While the trend of overdone “Instagram brows” may be long over, full, healthy brows are here to say. But if you were guilty of recreating Gwen Stefani’s super thin brows in the early ’00s and your brows haven’t quite recovered, no worries. Brow enhancement options are everywhere. There are brow extensions (think eyelash extensions but for your brows), lace-front eyebrow wigs (the jury’s still out on these) mircoblading, and, of course, tons of modern brow products—from gels to pencils and everything in between—that can give your eyebrows an added boost. But one longer-lasting, incredibly natural eyebrow technique is eyebrow feathering.

Is eyebrow feathering the same as microblading?

Good question. It is a specific type of microblading. If you aren’t familiar, microblading is pretty much what it sounds like. A technician uses a tool made of tiny blades and a semi-permanent dye to make fine strokes that mimic hairs and fill in your brows. These aren’t your mama’s eyebrow tattoos; when done properly, they look completely undetectable. Just be sure to keep in mind that everyone’s skin takes pigment differently, so the results can last anywhere from one to three years depending on your type.

Not every microblading story is a success, though. Some technicians rely on stencils or proportions that don’t flatter every face shape. L.A.-based brow technician Kristie Streicher isn’t that kind of tech. Her method, dubbed “microfeathering” involves a different approach to brows, and it’s a technique that has been quite popular among celebs from Mandy Moore to Gwenyth Paltrow for it’s ultra-natural results.

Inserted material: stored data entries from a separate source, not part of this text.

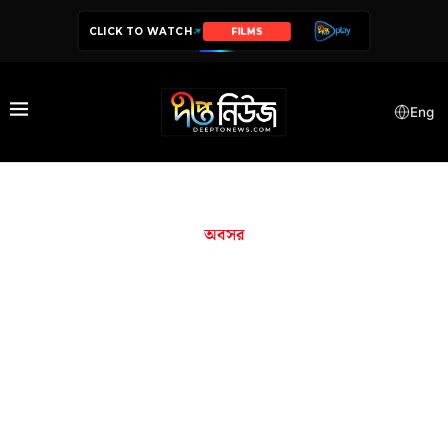
CLICK TO WATCH
SERIES
Eng
অবসর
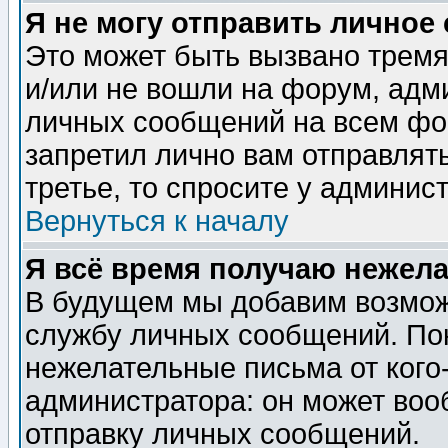
Я не могу отправить личное
Это может быть вызвано тремя
и/или не вошли на форум, адм
личных сообщений на всем фо
запретил лично вам отправлят
третье, то спросите у админис
Вернуться к началу
Я всё время получаю нежел
В будущем мы добавим возможн
службу личных сообщений. Пок
нежелательные письма от кого-
администратора: он может воо
отправку личных сообщений.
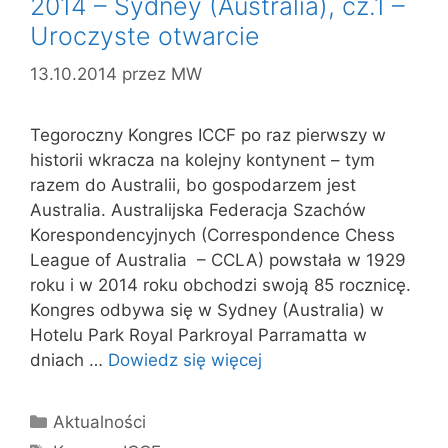
2014 – Sydney (Australia), cz.1 –
Uroczyste otwarcie
13.10.2014
przez
MW
Tegoroczny Kongres ICCF po raz pierwszy w
historii wkracza na kolejny kontynent – tym
razem do Australii, bo gospodarzem jest
Australia. Australijska Federacja Szachów
Korespondencyjnych (Correspondence Chess
League of Australia – CCLA) powstała w 1929
roku i w 2014 roku obchodzi swoją 85 rocznicę.
Kongres odbywa się w Sydney (Australia) w
Hotelu Park Royal Parkroyal Parramatta w
dniach …
Dowiedz się więcej
Kategorie
Aktualności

What is eyebrow feathering?

To put it simply, eyebrow feathering is a lighter and more customized variation on microblading. The feather-light strokes lend themselves to the technique’s name. It makes microblading look like Instagram brows in comparison, but that’s only because microblading is best suited for brows that are thin or over plucked, while microfeathering works with existing brow’s natural shape, only subtly enhancing it through the drawing on of super fine hair strokes. Eyebrow feathering essentially fills in any gaps or areas of need for a fluffy, natural finish that’s understated instead of overdone.

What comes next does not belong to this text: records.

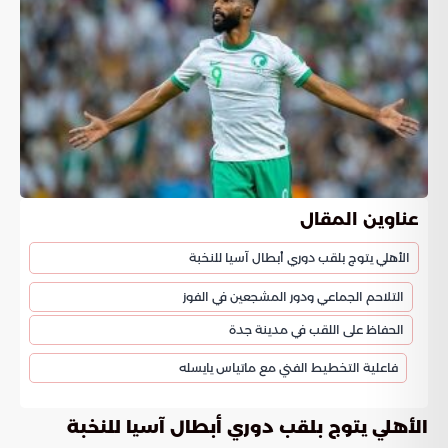
عناوين المقال
الأهلي يتوج بلقب دوري أبطال آسيا للنخبة
التلاحم الجماعي ودور المشجعين في الفوز
الحفاظ على اللقب في مدينة جدة
فاعلية التخطيط الفني مع ماتياس يايسله
الأهلي يتوج بلقب دوري أبطال آسيا للنخبة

How is eyebrow feathering done?

Streicher preps clients for her microfeathering application after a six-month grow-out phase. Clients are advised to visit every six-to-eight weeks for tinting and shaping until the growth phase is complete. Then, the fun begins. Kristie explained “microfeathering” to Refinery29 saying,

"I use the natural brow, after the grown-in period, as a guideline to understand how the client's hair naturally comes in. It turns out that people actually don't need as much help as they think they do. I just add little, tiny hair strokes, just a few, and it really makes such a difference."

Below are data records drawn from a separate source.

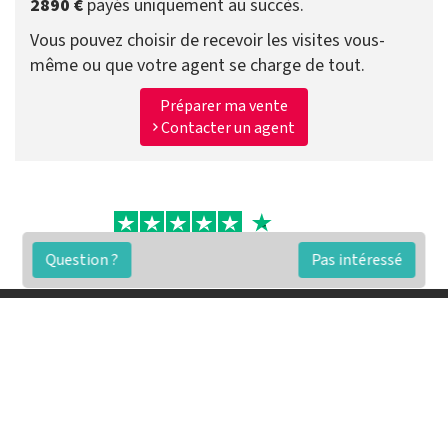
2890 €
payés uniquement au succès.
Vous pouvez choisir de recevoir les visites vous-
même ou que votre agent se charge de tout.
Préparer ma vente
Contacter un agent
Question ?
Pas intéressé
FAQ
Conditions générales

The good news is, there is no formal downtime needed after an eyebrow-feathering treatment. Your eyebrows will look a shade or two darker for the first few days, then lighten within the first week.

How much does eyebrow feathering cost?

If you want beautiful, natural results that will last, it will cost you. Though prices vary depending on where you get it done, Streicher’s signature microblading treatment costs a casual $2,500 and is broken up into two appointments, six to eight weeks apart. Ah, the price of beauty.